Speaking at Facebook’s F8 conference, Troy Carter, Lady Gaga’s manager, put forward this simple idea; free music. His words “If it was up to me, I’d give away the next album and put it on every handset that I can put it on…” Not a bad idea, not only for the consumer but for the brand and ubiquity. “What we’re looking to do is not just about selling the CD or the digital file. It’s how many people can we get the music to. How many people can experience it?”
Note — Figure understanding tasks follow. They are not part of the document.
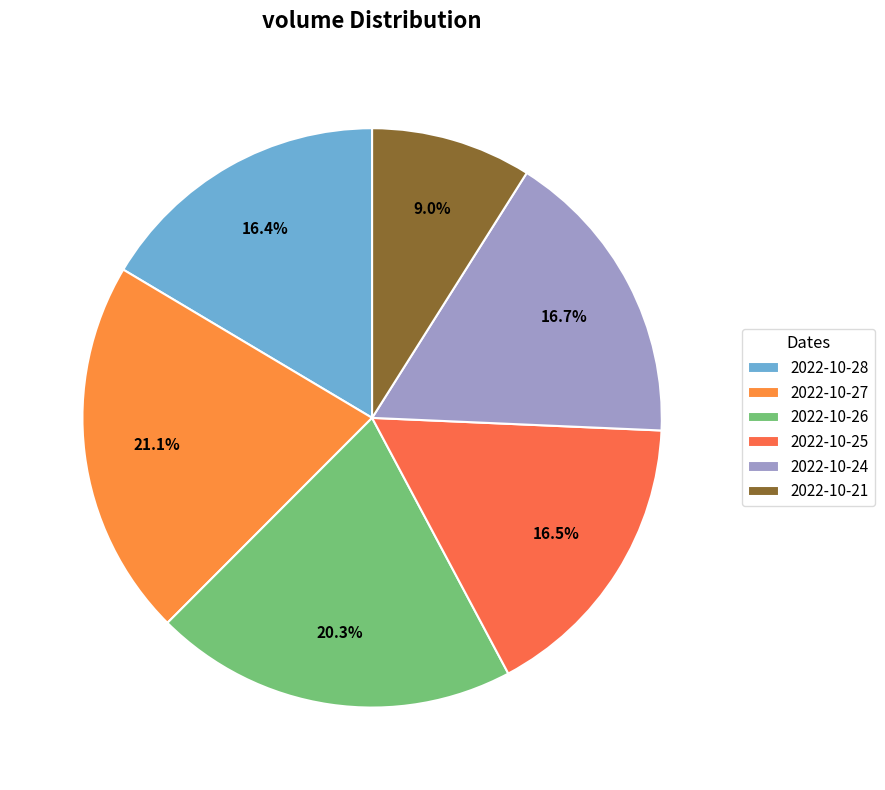

How many slices are in this pie chart?

6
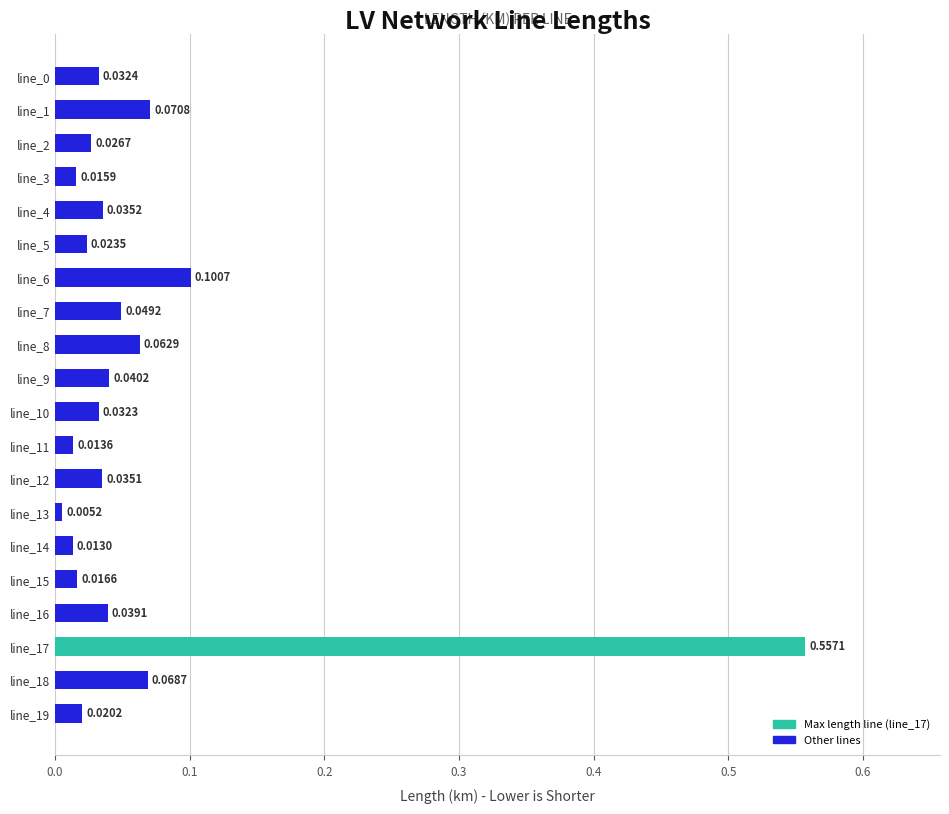

What is the change in value from line_15 to line_18?

+0.1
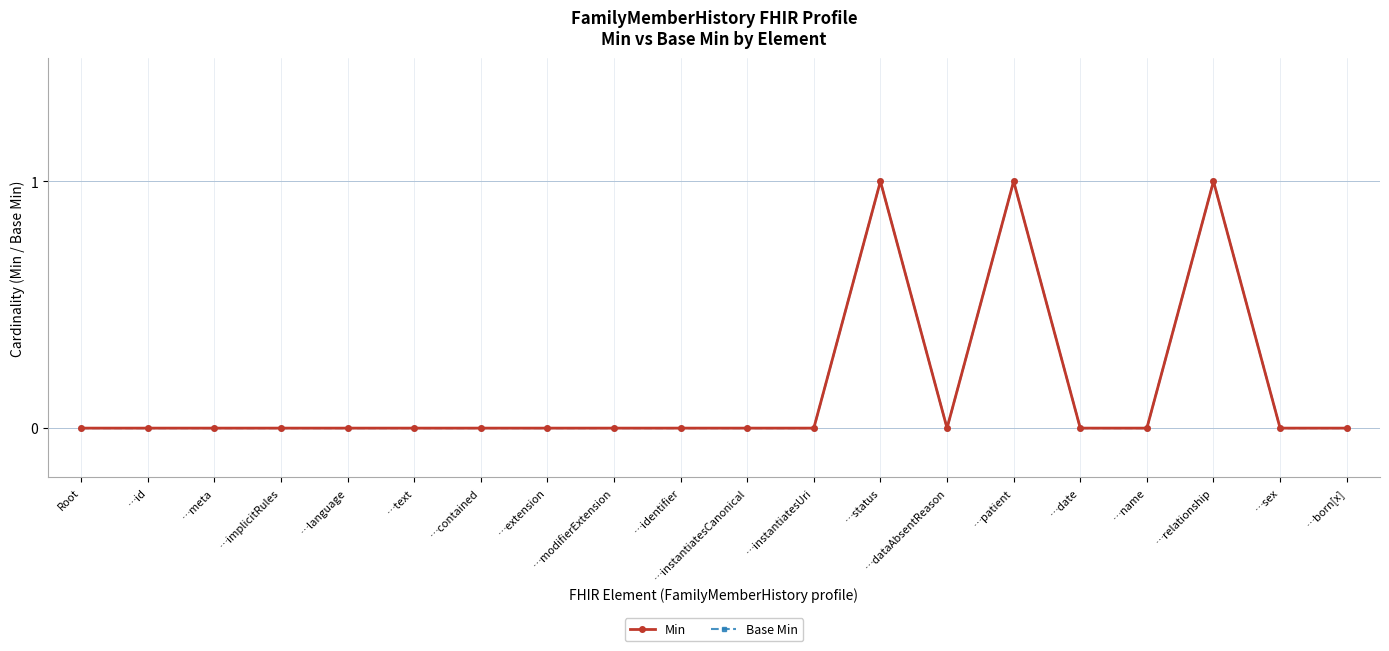

At how many categories does at least one series exceed 0?

3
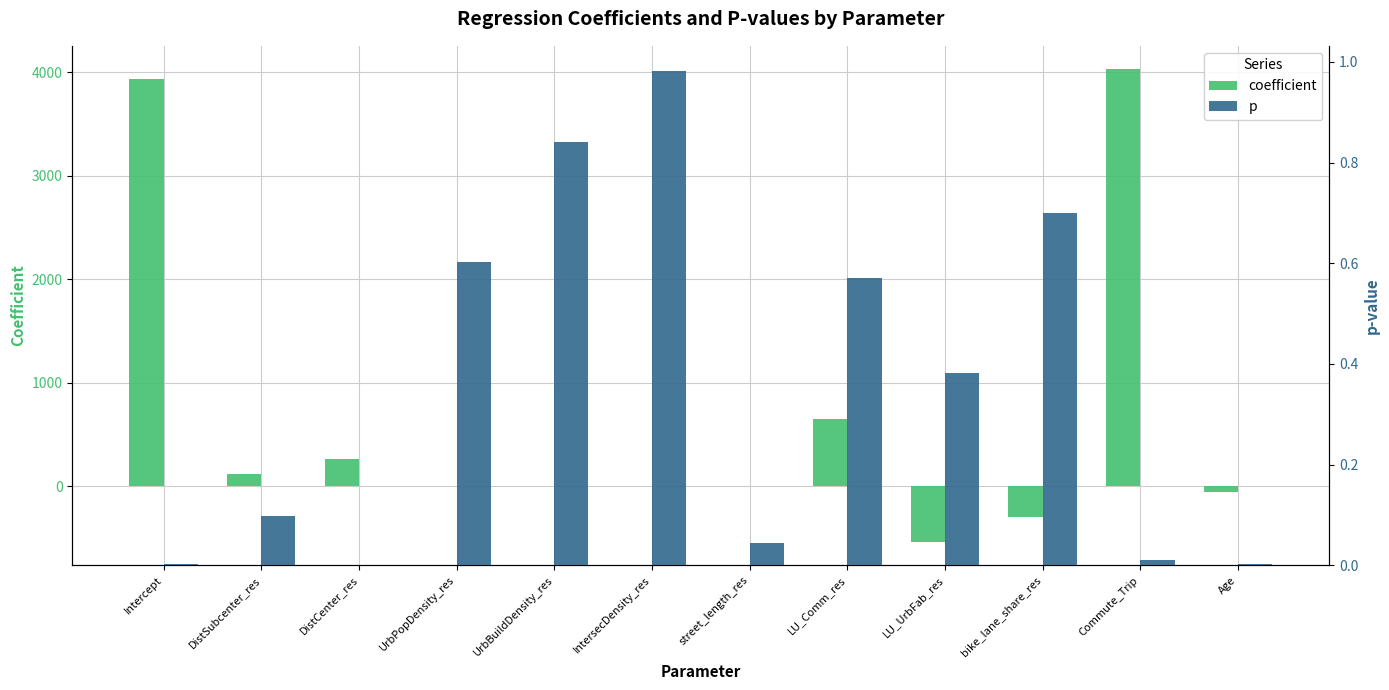

Reading left to right, extract all data points from this chart.

coefficient: Intercept=3937.5	DistSubcenter_res=117.6	DistCenter_res=262.3	UrbPopDensity_res=-0.0	UrbBuildDensity_res=-0.0	IntersecDensity_res=0.2	street_length_res=8.7	LU_Comm_res=651.4	LU_UrbFab_res=-532.7	bike_lane_share_res=-299.4	Commute_Trip=4025.0	Age=-54.6
p: Intercept=0.0	DistSubcenter_res=0.1	DistCenter_res=0.0	UrbPopDensity_res=0.6	UrbBuildDensity_res=0.8	IntersecDensity_res=1.0	street_length_res=0.0	LU_Comm_res=0.6	LU_UrbFab_res=0.4	bike_lane_share_res=0.7	Commute_Trip=0.0	Age=0.0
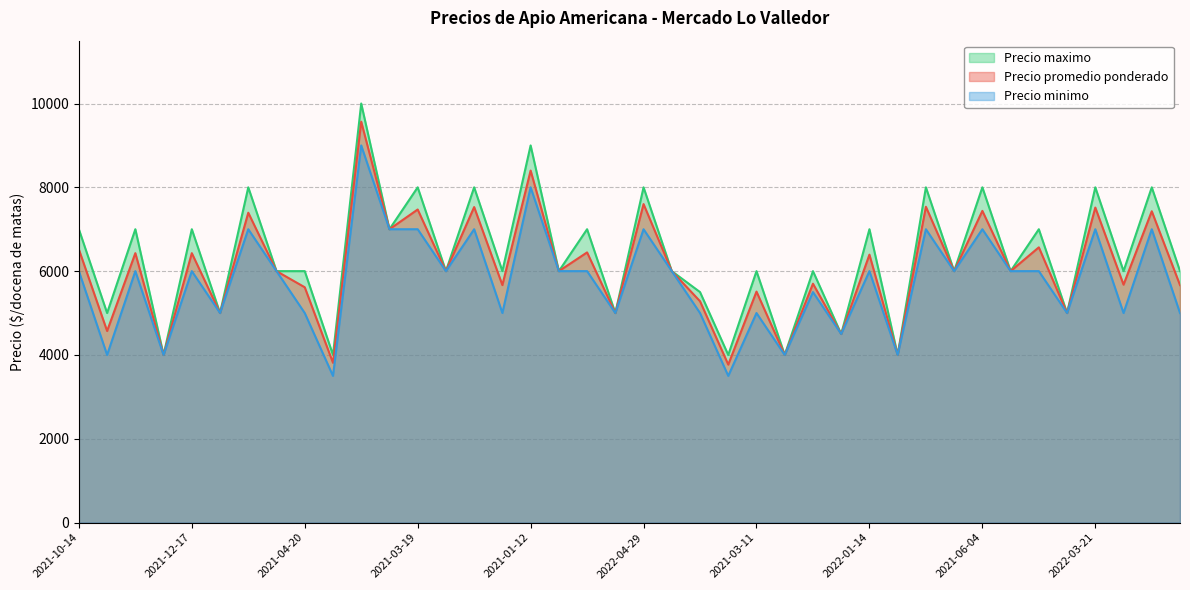

What is the label of the 39th point from the left?

38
Lady Gaga is easily one of the worlds biggest pop stars and is pretty ubiquitous in western pop culture as it stands. It is therefore hard to believe that her management would still feel that they can get more people to experience her music, especially seeing as she had the best selling album of 2010 and once held the record for most YouTube views. This is extremely insightful on Troy Carter’s part and he has evidently seen that free music may be the path to ubiquity for recording artists.
As the music industry as a whole battles with the free music pirates, Troy is among the select few of the musical world realise that it is time for business models to evolve. As previously touched on in “Lessons To Learn From Dying News Papers” the music industry has a lot to learn from many other industries regarding evolution and adapting. Perhaps the biggest contributing factor to the state of the music business is the fact that the major labels have existed for some time now and are therefore fixed in their metric of performance; profit. This is perfectly understandable and in effect a very reasonable stance, they are a business after all, however, it is also very short sighted. Due to the nature of shareholders and investors the problem with many large corporations is that they want to know how much they can make today even if they could actually make more tomorrow by making a few sacrifices and investments today.
So what is the investment that labels should be making today? As identified by Troy Carter, labels should be investing in ubiquity. This may or may not be in the form of free music and may not necessarily have immediate returns, but in the long term could turn out to be a very savvy move.
If there is one industry that understands ubiquity as a long-term investment, it is social networks. As Facebook is still a private company it isn’t certain exactly how much they make but reports suggest they are profitable and have pretty impressive turn over. Twitter on the other hand is just finding it’s feet in terms of revenue streams but are able to charge $100,000 per day for promoted tweets. The key here is that both entities have recognised the vast importance of ubiquity. Facebook, which didn’t start making profit until 2009, now has over 750 million users worldwide, is about as ubiquitous as they come. What this essentially translates to is 750 million monetary opportunities.
So does Lady Gaga’s manager’s words have a leg to stand on. Let’s just imagine for a moment he managed to get an album on every handset sold in the first half of 2011. According to research firm Gartner there were a staggering total of 162 million smartphones sold worldwide in the first half of 2011 (54,301.4 in the first quarter and 107,740.4 second quarter (units in thousands)). That would essentially amount to 162 million monetary opportunities. How it could be monetised is a discussion for a subsequent article but this definitely illustrates the vast potential that the distribution of free music could have.